◆ ÜBUNGSAUFGABEN
a) Entnimm bitte sämtliche Einträge zu den Diagrammen und gib ihre Zeilen unverändert wieder. Die Bilder lässt du dabei weg.
b) Schreib den Bericht über den Sturz am Mont Fort im Anschluss an seinen letzten Satz weiter.

Noch einmal atme ich tief ein, dann wende ich dem ersterbenden Abendlicht den Rücken zu, suche vorsichtig meinen Weg über den gefrorenen Asphalt zurück in unser Hotel. Abendessen. Eine schöne Unterkunft ist dies, schlicht, sehr günstig, aber nett und optimal gelegen – ich stieß eher zufällig bei der Planung dieser Tour darauf. Auch mit dem Essen bin ich durchaus zufrieden – und es wurde auch Zeit, endlich zu essen. So langsam hebt sich die Stimmung aller uns dreien, wir beginnen zu lachen und mehr und mehr herum zu albern. Zu meinem großen Erstaunen berichtet mir Chasseral, dass er tatsächlich Filmaufnahmen von meinem Sturz gemacht hat! Den krassen unteren Teil hat er dann zwar allein aus ethischen Gründen abgebrochen, mich aber fasziniert es geradezu sehen zu können, was sich dort oben im ewigen Eis des Mont Fort heute abspielte.
So sitzen wir bald schon mit dem Laptop in der Lounge. Immer und immer wieder läuft das Video, es beginnt uns zu beeindrucken. Auf den ersten Blick schaut es gar nicht so krass aus, was an der Perspektive des Teleobjektivs, die die Geschwindigkeit geringer wirken, der Distanz, die die Abflüge bei weitem nicht so krass aussehen lässt und dem generellen Phänomen, dass man beim nach unten Filmen ohne Bezugspunkt keine Relation zum Gefälle bekommt. Je häufiger wir das Video aber anschauen, desto mehr dieser Details fallen uns auf: wenn man den Abstand der Buckel bedenkt und in der Zeitlupe die Abflüge betrachtet, so weit einem schnell klar, dass ich dort gegen Ende doch ein, zwei Meter – und vielleicht nach Ende des Videos mehr – durch die Luft geschleudert wurde. Auch die Distanz, die ich zurück lege relativ zur kurzen Laufzeit des Videos sagt uns, dass dort Geschwindigkeiten oberhalb 70 – 80 km/h in der Spitze aufgetreten sein müssen. Nicht ohne... Als Chasseral dann noch spontan eine WLAN-Verbindung bekommt, beschließen wir, das Video einfach zunächst unkommentiert ins Forum zu stellen...
So haben wir an diesem Abend doch noch viel gelacht, ein bisschen rumgealbert, und gehen dann nicht allzu spät ins Bett. Früh morgens schon werden wir Gerrit an der Talstation der EUB in Super-St.Bernard treffen, eine unruhige, für mich aufgrund der Schmerzen und der Immobilität fast schlaflose Nacht bricht an...

◆ QUELLDATEN
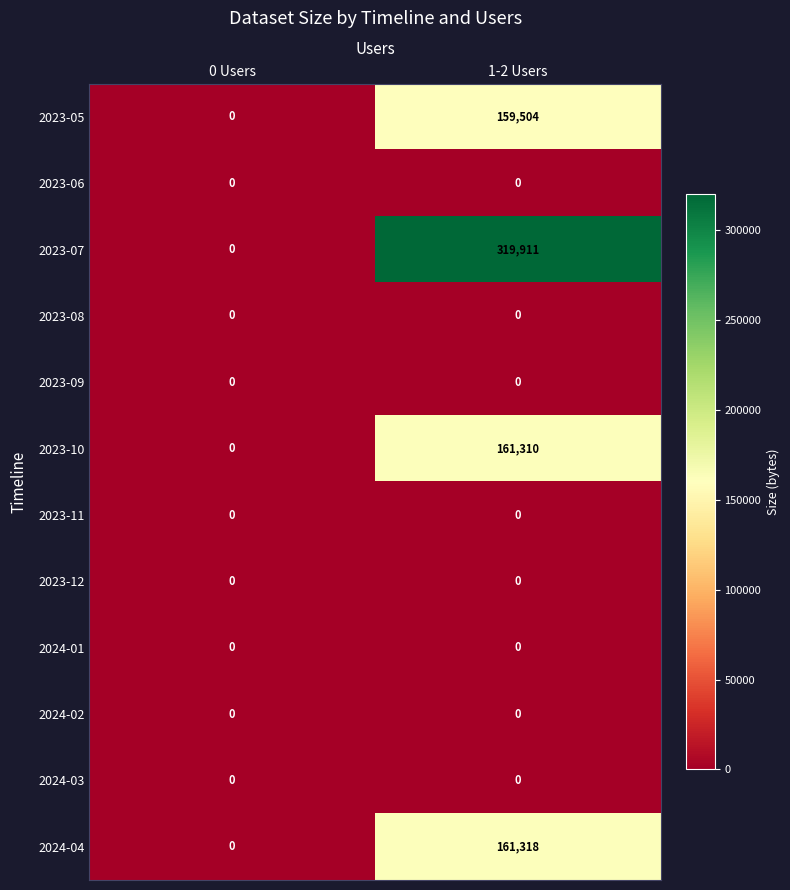

What is the sum of all 2023-05 values?

159504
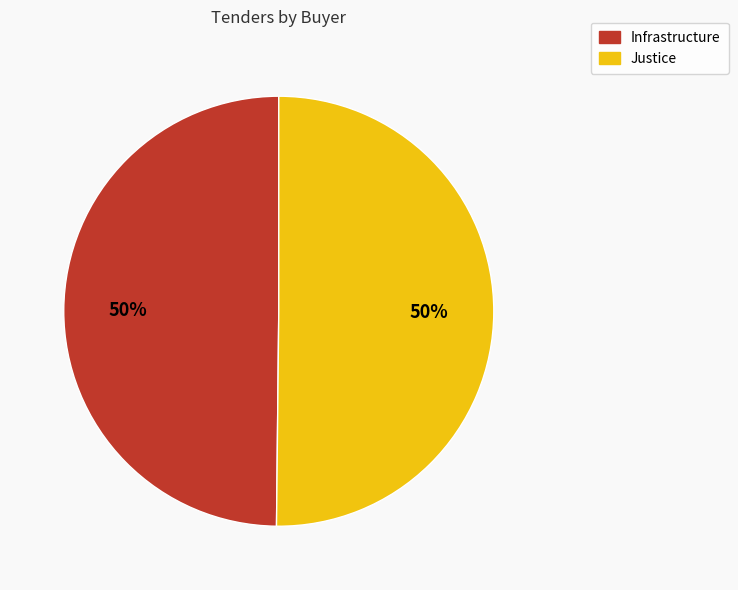

How many segments does this pie chart have?

2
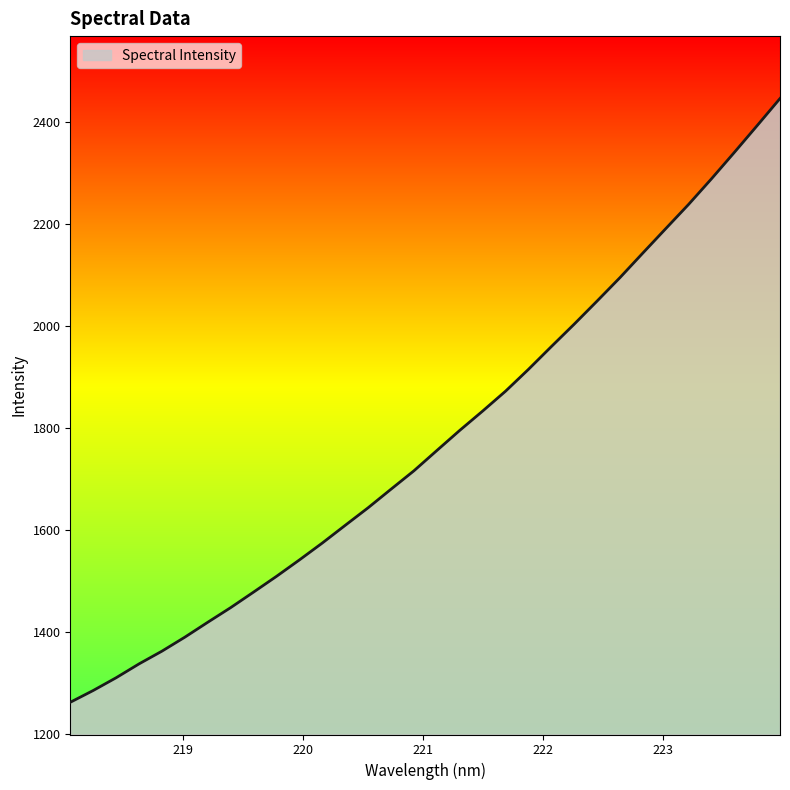

What is the difference between the maximum and minimum values?

1183.3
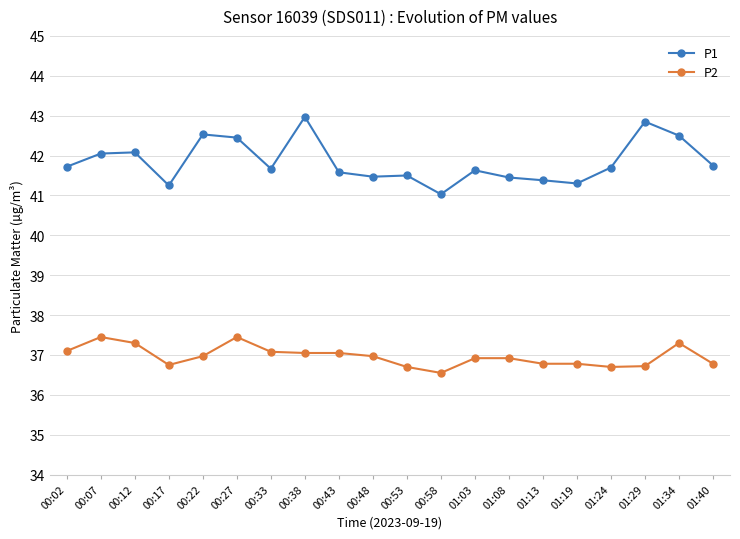

What are all the series names shown in the legend?

P1, P2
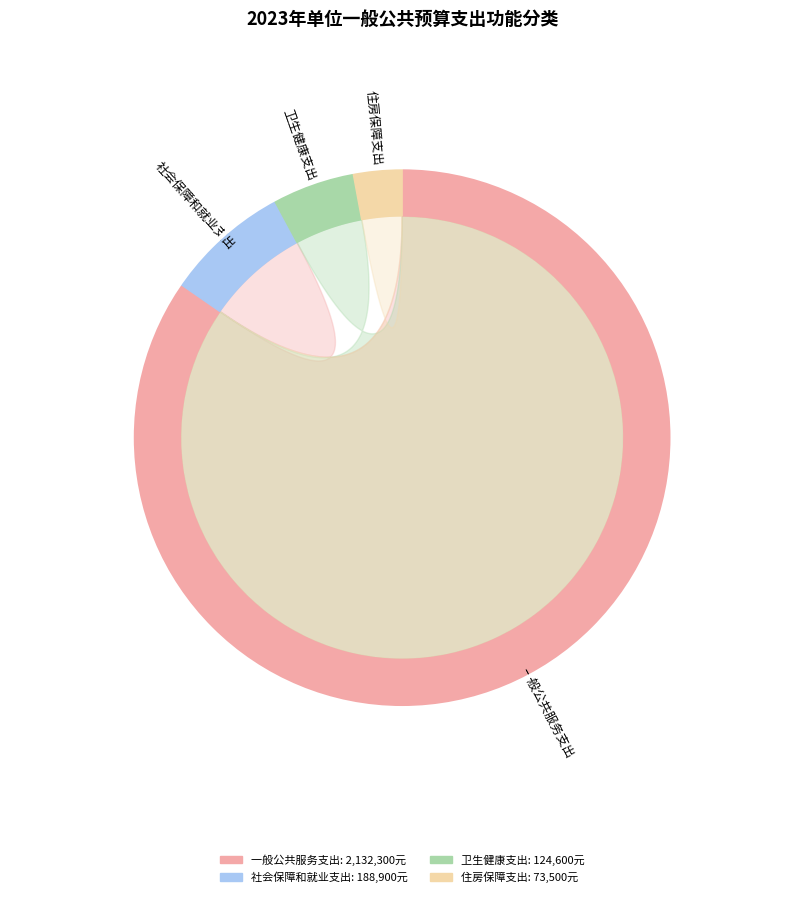

What is the majority slice?

一般公共服务支出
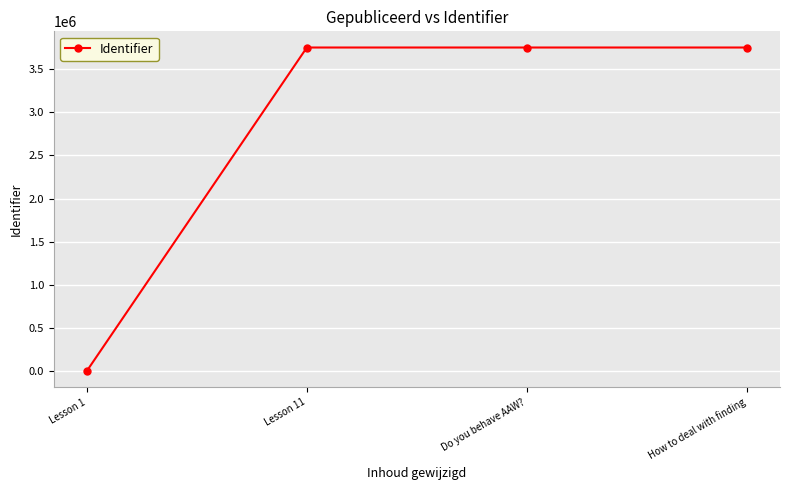

How many distinct data groups are displayed?

1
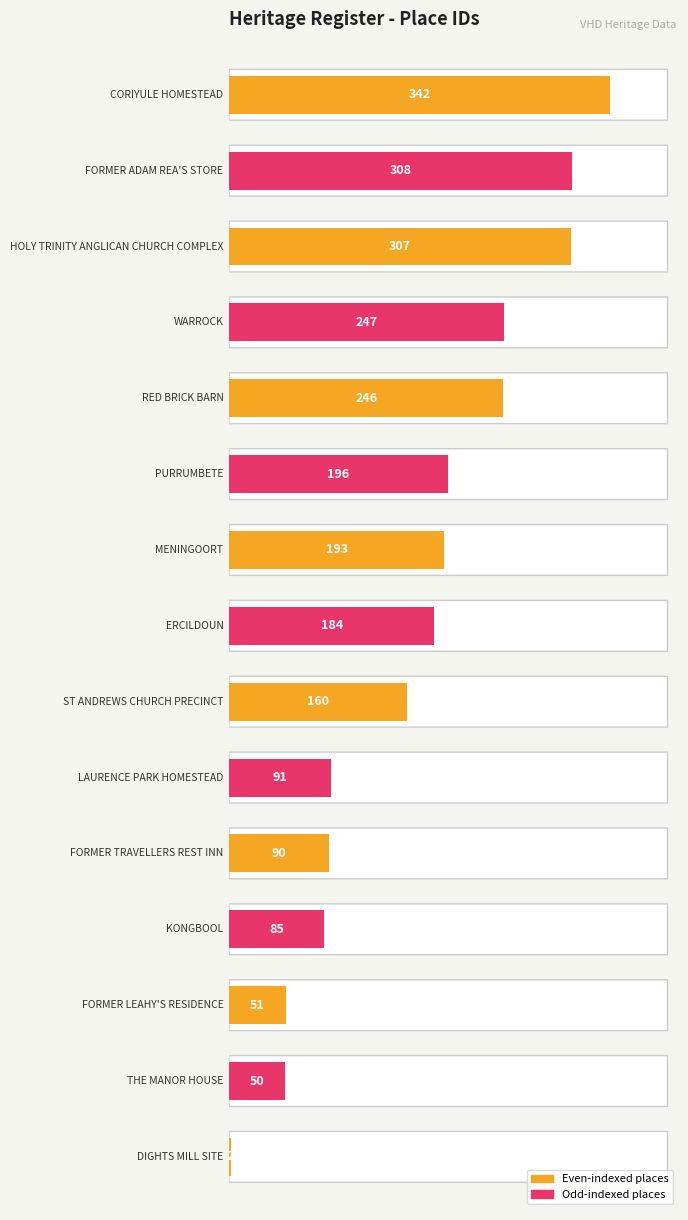

Reading left to right, extract all data points from this chart.

2	50	51	85	90	91	160	184	193	196	246	247	307	308	342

◆ ANTWORTEN IN REIHENFOLGE
a)
What is the sum of all 2023-05 values?

159504

How many segments does this pie chart have?

2

What is the difference between the maximum and minimum values?

1183.3

What are all the series names shown in the legend?

P1, P2

What is the majority slice?

一般公共服务支出

How many distinct data groups are displayed?

1

Reading left to right, extract all data points from this chart.

2	50	51	85	90	91	160	184	193	196	246	247	307	308	342

b)
::: Gerrit ::: Mit ziemlich gemischten Gefühlen sitze ich im Wagen auf dem Weg zum großen St. Bernhard, wo wir einander morgen treffen wollen. So haben wir uns alle auf die Tour gefreut und nun ist uns schon am ersten Tag unser "Organisator und Reiseleiter" abhanden gekommen und das auch noch im Rahmen einer ernsten Verletzung. Sicher - es hätte auch wesentlich schlimmer kommen können, ich mag mir gar nicht ausmalen, was alles hätte passieren können, wenn am Mt. Fort auch noch Felsen eingestreut wären in die Bubenpiste...
Die Fahrt zieht sich, vor allem die unangenehme und uninteressante Strecke in der Po-Ebene, viel Verkehr, einige Staus, und so ist es schließlich 21.00 Uhr, als ich im kleinen Ort südlich des großen St. Bernhards am Parkplatz des kleinen Hotels anhalte, in dem [trincerone] mir dankenswerter Weise ein Zimmer vorbestellt hat.
Viel ist nicht los hier, 3 Gäste sind wir im Restaurant, ich bin reichlich müde, zumal ich letzte Nacht im Dienst war, also ziehe ich mich nach der Pasta rasch ins Zimmer zurück.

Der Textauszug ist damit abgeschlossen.